# Tiny snail infestation :-(



## AnthonyR1 (Mar 20, 2010)

....got home tonight and when i turned on the light to my tank i saw literally hundreds of tiny spiral shell snail things. i been doing some reading and found that most likely they came in on one of the plants i bought.
i noticed a couple a few weeks back so i got a couple loaches but NO WAY those little loaches can get rid of this many.
any help would be great...

right now i've turned off the light and dropped in some cucumber to see if i can attract them to it then hopefully pull some out :-(
A


----------



## Claudia1002 (Jan 3, 2010)

The loaches will make quick work of them. Do not underestimate the loach!


----------



## AnthonyR1 (Mar 20, 2010)

^ thx, that would be nice. i just read online that they are harmless to fish so that's good news. also read about a snail called the "assassin snail", eats other snail. i may have to get one just so i can say i have an ASSASSIN snail


----------



## karjean (Feb 4, 2010)

There some threads mentioning to put a cucumber or lettuce leaf and they will go on it for easy removal.


----------



## AnthonyR1 (Mar 20, 2010)

ya i'm trying that now, thx


----------



## karjean (Feb 4, 2010)

Let me know how it worked and which one you tried, i ended up with seven snails with the new plants i added two weeks ago. I might have to do it sooner or later.


----------



## iamntbatman (Jan 3, 2008)

How are the shells spiraled, exactly? Common "pest" snails include pond snails, ramshorn snails and Malaysian trumpet snails. All of these are basically harmless and can even be useful. I find the MTS to be particularly useful and have some in every tank. I rarely see them.


----------



## AnthonyR1 (Mar 20, 2010)

iamntbatman said:


> How are the shells spiraled, exactly? Common "pest" snails include pond snails, ramshorn snails and Malaysian trumpet snails. All of these are basically harmless and can even be useful. I find the MTS to be particularly useful and have some in every tank. I rarely see them.

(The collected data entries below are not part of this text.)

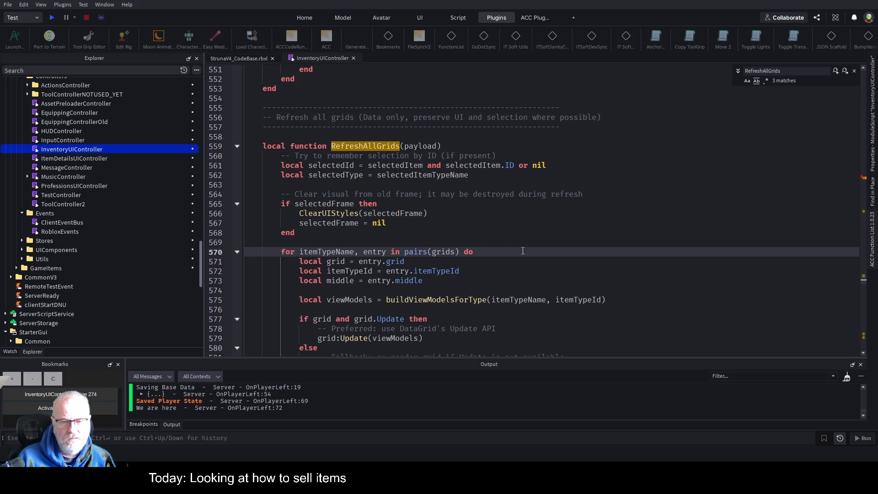
scroll(562, 219, down, 2)
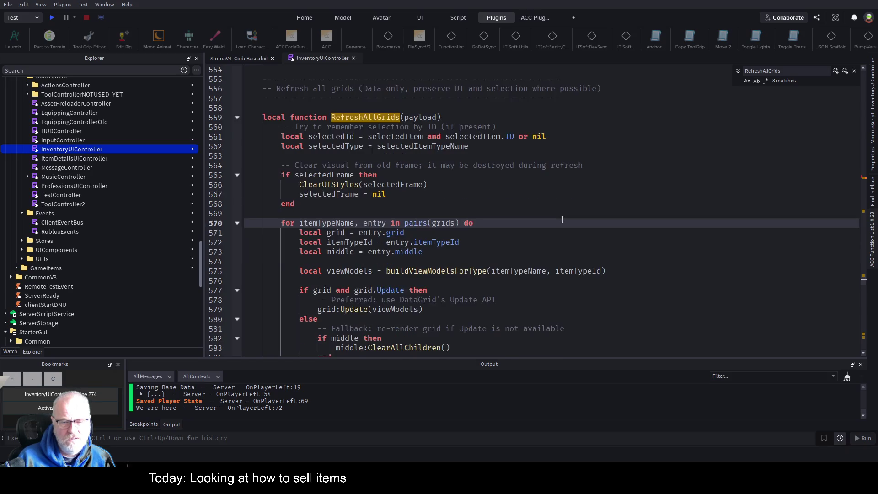
click(421, 90)
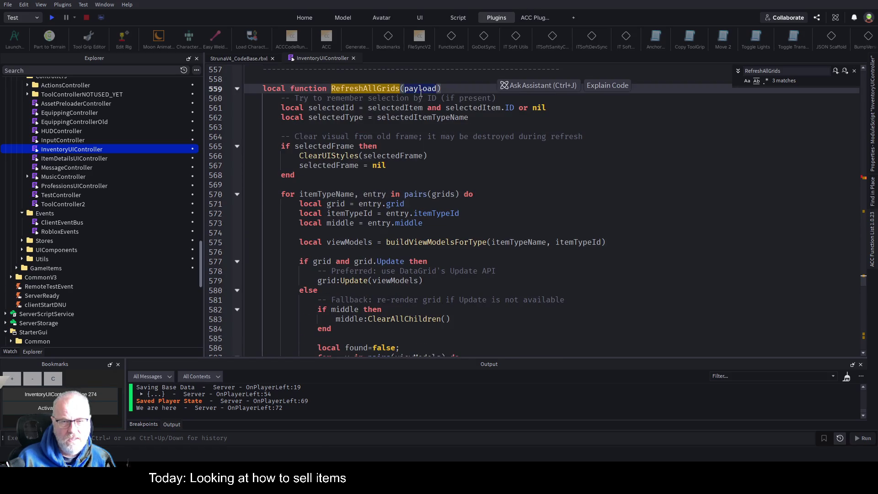
scroll(481, 245, down, 2)
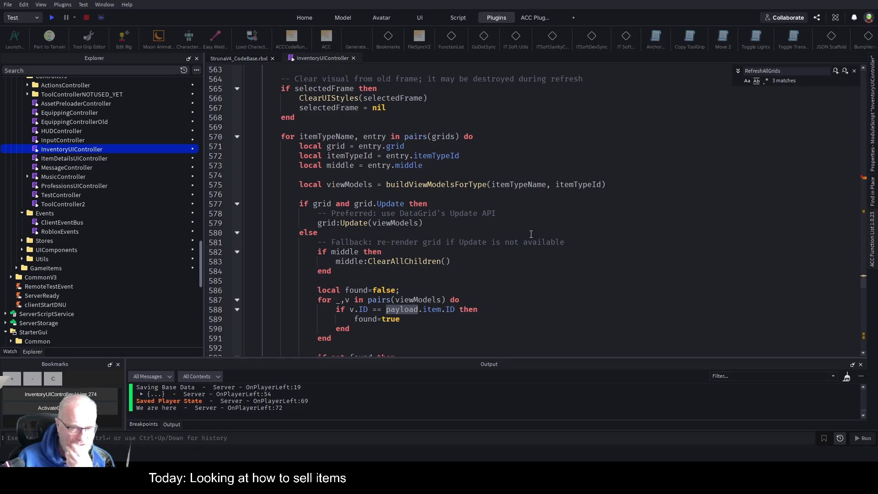
scroll(531, 234, down, 2)
scroll(532, 253, down, 14)
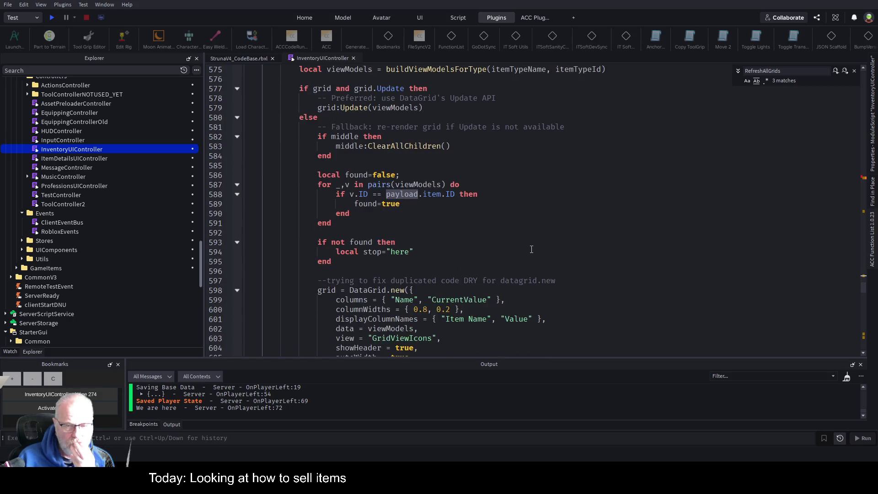
scroll(396, 252, down, 11)
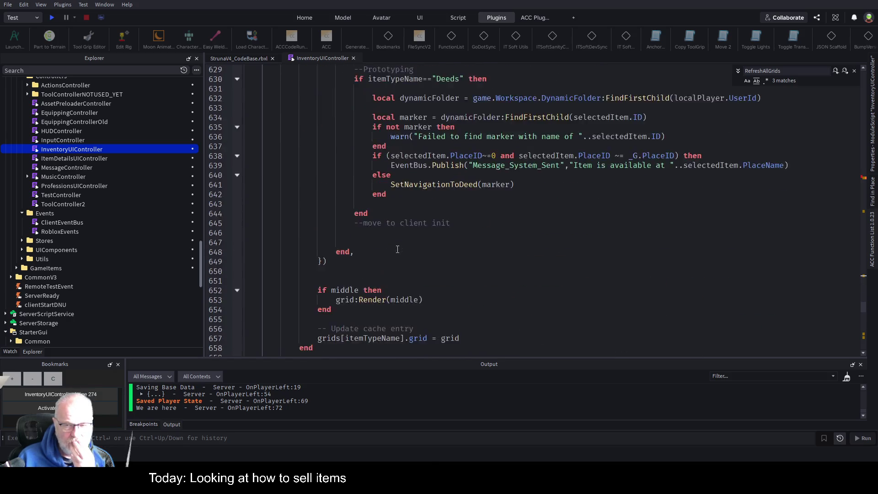
scroll(512, 246, down, 11)
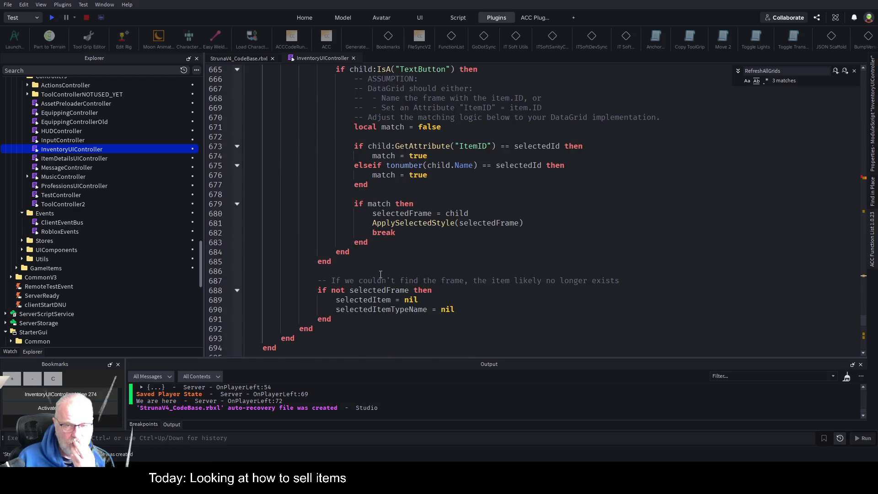
scroll(402, 264, up, 20)
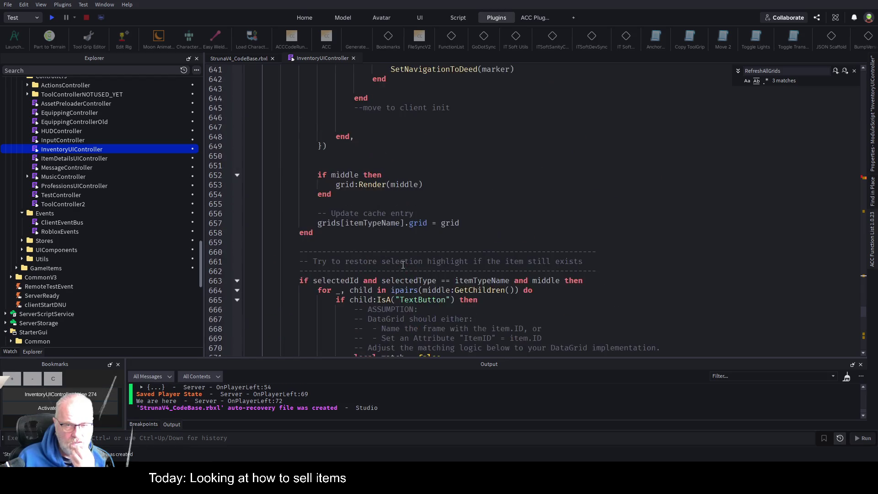
scroll(403, 264, up, 14)
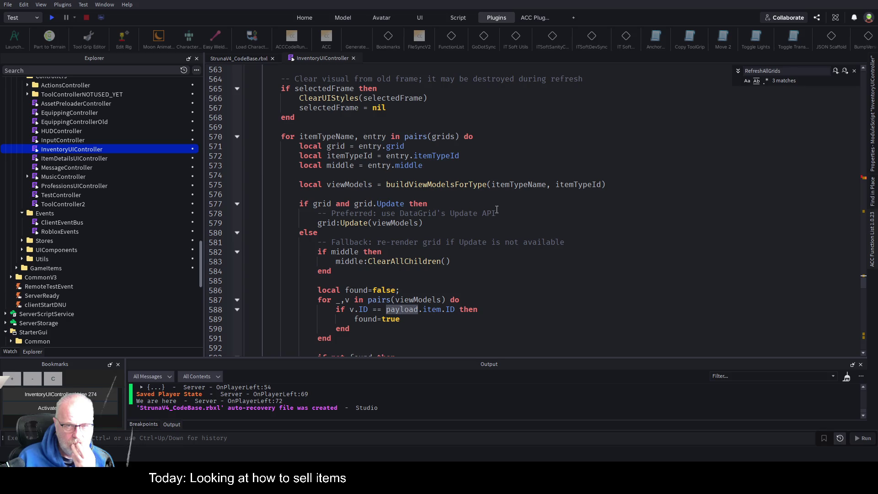
scroll(497, 210, up, 4)
- Add warn(payload) as the first line of RefreshAllGrids and save the place
click(516, 148)
key(Return)
key(Return)
key(Return)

well basically same shell spiraling as the malaysian trumpet, that typical long spiral shape, just light colored and very small. range in size from 2mm to 4mm. these hide all day long beneath the soil, once the lights are out they emerge. i know now that they are harmless to the fish but still wanna get rid of these stowaways since there are so many of them. eventually they start eating my limited plant supply. 
went looking for the elusive assassin snail today but couldnt find it, up to my loaches now i guess


----------



## iamntbatman (Jan 3, 2008)

Sound like MTS to me. You'll probably never get rid of them all unless you completely tear the tank down. They shouldn't harm your live plants, though, and you should be able to limit their population by preventing leftover food from sitting around on the tank floor.


----------